WORK TO BE COMPLETED → Beneath this line are the data; copy exactly the part of them that opens with the line containing "pinky mcp: (230, 402)" and closes with the line containing "pinky tip: (533, 490)", and only that part.

EXTRACTED INFORMATION below:

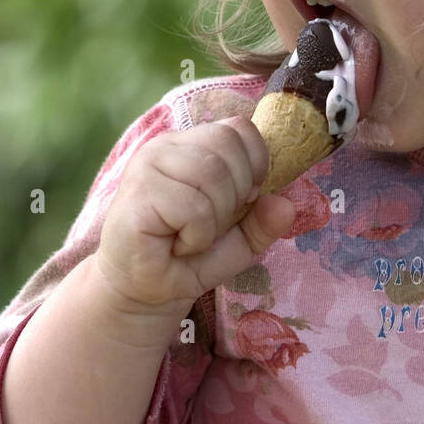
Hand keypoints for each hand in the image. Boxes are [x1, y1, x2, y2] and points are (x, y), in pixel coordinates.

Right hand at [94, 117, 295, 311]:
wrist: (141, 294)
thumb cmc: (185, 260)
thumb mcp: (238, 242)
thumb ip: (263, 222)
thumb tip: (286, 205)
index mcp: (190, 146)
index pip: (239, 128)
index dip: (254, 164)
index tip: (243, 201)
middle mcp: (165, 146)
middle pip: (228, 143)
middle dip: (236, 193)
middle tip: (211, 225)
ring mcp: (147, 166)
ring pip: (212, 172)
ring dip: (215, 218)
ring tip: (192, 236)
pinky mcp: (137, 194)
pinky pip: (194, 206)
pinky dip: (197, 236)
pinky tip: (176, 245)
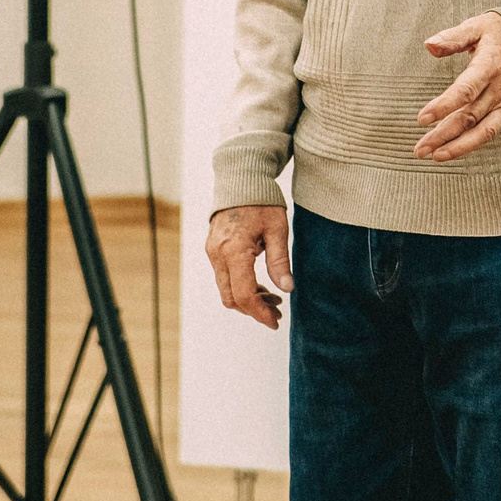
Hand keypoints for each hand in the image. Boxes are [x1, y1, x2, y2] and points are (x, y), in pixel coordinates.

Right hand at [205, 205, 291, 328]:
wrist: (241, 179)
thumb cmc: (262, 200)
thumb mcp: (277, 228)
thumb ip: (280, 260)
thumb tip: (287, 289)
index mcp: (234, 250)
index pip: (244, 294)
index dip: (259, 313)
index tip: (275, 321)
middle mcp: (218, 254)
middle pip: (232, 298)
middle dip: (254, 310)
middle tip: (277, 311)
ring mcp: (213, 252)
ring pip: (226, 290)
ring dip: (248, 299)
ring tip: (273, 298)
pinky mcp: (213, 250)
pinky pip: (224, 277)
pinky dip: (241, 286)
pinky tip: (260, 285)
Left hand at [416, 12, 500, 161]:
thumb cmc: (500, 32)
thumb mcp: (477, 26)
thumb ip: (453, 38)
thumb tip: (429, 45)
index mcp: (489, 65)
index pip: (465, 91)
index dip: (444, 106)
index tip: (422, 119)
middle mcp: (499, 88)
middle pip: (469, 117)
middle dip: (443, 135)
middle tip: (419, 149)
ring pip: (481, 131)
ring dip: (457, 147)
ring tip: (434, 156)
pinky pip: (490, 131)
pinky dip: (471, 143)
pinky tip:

End of EXTRACTED INFORMATION.
EXTRACTED INFORMATION below:

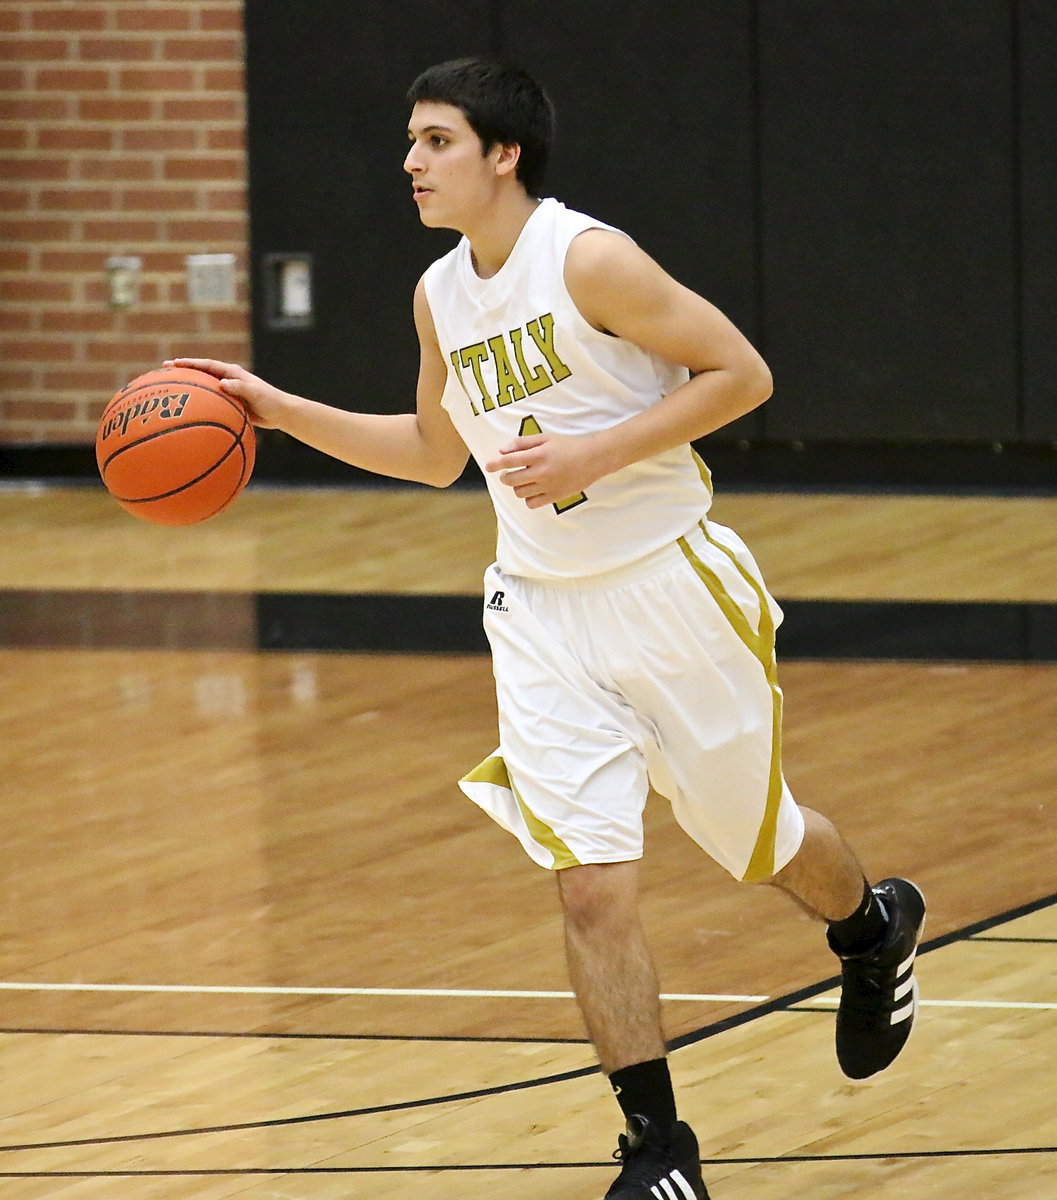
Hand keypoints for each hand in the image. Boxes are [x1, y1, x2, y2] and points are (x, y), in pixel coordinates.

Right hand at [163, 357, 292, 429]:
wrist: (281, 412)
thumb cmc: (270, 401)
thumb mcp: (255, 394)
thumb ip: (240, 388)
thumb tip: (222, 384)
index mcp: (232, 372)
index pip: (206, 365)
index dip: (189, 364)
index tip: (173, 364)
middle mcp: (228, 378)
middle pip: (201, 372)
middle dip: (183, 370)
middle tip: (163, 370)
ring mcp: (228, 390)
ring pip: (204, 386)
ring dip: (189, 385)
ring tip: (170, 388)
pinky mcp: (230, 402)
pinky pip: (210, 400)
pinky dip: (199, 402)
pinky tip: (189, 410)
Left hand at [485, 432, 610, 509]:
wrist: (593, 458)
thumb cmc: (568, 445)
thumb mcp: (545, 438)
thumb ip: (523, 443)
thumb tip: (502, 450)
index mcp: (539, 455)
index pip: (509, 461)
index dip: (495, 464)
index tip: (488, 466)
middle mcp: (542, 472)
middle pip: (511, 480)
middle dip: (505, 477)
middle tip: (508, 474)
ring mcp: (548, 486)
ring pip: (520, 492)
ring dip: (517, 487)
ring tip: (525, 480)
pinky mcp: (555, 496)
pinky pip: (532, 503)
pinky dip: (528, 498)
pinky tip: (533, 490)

End of EXTRACTED INFORMATION.

REPLY TO THE EXERCISE →
pinky mcp: (230, 402)
pinky pip: (210, 400)
pinky dip: (199, 402)
pinky tip: (189, 410)
Left hand at [485, 432, 610, 509]:
wrist: (593, 458)
thumb cmc: (568, 445)
thumb mcp: (545, 438)
thumb ip: (523, 443)
thumb tip: (502, 450)
index mcp: (539, 455)
index pip: (509, 461)
index dip: (495, 464)
index tip: (488, 466)
middle mcp: (542, 472)
middle pip: (511, 480)
middle dip: (505, 477)
middle tip: (508, 474)
ring mcp: (548, 486)
ring pip: (520, 492)
ring dip: (517, 487)
ring tip: (525, 480)
pinky mcp: (555, 496)
pinky pip: (532, 503)
pinky dip: (528, 498)
pinky tip: (533, 490)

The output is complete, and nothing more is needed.